━━━━━ Records to process

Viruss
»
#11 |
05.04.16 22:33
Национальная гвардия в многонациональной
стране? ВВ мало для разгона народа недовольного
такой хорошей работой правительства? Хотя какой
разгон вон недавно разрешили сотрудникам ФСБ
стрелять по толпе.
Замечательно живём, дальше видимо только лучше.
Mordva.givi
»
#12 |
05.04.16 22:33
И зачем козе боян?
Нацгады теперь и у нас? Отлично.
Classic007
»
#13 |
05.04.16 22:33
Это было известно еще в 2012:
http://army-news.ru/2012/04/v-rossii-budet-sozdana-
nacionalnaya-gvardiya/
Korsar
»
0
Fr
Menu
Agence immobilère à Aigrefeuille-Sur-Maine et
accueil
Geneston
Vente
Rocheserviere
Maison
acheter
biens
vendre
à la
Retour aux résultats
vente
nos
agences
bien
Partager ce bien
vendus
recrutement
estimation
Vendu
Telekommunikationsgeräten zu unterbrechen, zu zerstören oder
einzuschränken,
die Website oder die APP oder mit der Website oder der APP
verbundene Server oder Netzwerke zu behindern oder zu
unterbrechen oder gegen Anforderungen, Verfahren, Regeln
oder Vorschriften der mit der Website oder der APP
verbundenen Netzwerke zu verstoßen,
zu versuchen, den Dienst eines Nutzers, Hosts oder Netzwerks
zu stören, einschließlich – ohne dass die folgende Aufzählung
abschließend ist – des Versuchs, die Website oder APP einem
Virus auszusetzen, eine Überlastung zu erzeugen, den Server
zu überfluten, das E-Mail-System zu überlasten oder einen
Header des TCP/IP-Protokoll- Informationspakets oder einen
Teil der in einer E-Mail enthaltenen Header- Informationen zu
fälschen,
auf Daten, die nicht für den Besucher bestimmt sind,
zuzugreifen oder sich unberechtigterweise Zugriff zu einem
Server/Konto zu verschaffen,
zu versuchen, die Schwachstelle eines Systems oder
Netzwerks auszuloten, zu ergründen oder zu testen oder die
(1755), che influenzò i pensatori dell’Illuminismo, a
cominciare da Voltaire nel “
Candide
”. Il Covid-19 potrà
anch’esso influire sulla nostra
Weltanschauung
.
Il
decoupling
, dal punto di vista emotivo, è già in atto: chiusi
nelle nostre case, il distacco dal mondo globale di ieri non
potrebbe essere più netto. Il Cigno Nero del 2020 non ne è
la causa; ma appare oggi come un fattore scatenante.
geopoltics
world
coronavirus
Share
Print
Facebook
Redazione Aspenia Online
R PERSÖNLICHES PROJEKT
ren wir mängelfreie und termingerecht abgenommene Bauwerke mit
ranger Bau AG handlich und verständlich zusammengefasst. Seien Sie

━━━━━━━━━━
━━━━━ Records to process

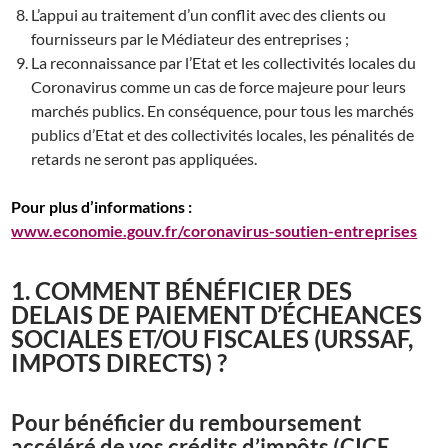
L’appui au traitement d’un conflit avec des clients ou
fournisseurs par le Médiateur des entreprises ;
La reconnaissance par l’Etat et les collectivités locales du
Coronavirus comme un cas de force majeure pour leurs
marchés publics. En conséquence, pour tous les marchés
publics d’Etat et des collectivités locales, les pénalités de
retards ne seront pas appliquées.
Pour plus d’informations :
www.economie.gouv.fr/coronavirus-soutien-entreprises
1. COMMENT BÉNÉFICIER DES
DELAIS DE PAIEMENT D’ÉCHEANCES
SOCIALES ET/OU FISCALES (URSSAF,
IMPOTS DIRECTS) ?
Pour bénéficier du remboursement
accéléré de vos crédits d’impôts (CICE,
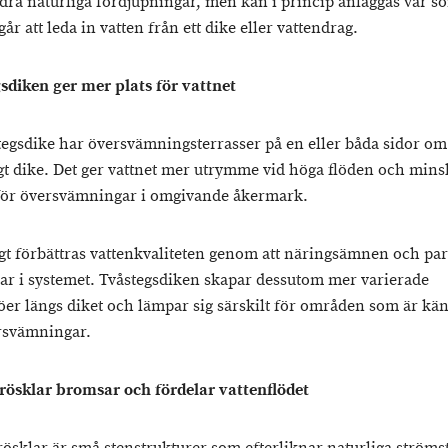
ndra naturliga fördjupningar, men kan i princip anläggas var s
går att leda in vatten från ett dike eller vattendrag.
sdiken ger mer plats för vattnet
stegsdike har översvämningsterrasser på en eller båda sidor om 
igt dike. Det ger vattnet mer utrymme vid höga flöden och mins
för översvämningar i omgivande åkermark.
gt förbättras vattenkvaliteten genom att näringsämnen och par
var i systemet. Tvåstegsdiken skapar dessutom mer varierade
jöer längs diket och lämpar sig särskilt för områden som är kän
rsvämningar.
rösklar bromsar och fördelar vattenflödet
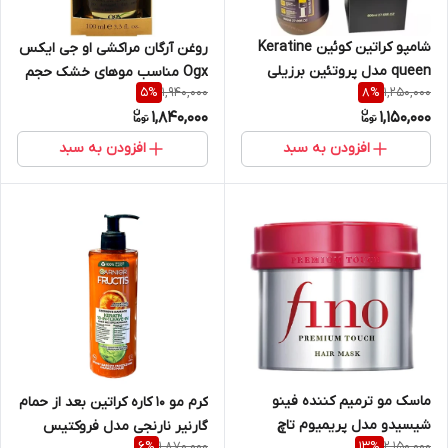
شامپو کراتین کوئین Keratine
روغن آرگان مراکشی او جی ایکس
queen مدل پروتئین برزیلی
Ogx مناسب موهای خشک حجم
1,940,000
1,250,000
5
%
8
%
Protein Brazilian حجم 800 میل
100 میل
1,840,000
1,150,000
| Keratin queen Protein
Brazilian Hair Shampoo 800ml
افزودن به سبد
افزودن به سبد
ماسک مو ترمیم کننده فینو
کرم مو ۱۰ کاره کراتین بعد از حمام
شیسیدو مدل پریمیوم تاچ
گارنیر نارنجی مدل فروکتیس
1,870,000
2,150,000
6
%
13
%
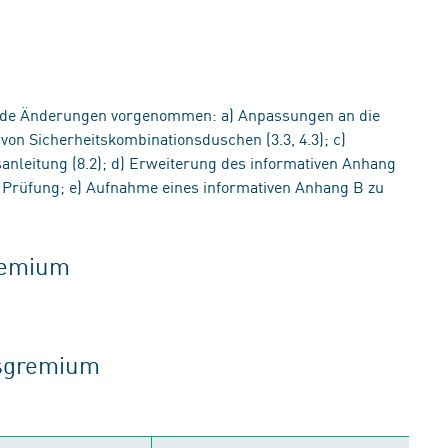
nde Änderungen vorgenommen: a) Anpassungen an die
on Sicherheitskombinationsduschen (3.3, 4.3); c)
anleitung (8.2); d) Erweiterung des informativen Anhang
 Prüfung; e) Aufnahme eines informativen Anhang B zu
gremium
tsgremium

━━━━━━━━━━

What needs to be done: If a line in the data holds the string "einem", copy that line.

Output below:
abschließend ist – des Versuchs, die Website oder APP einem
zuzugreifen oder sich unberechtigterweise Zugriff zu einem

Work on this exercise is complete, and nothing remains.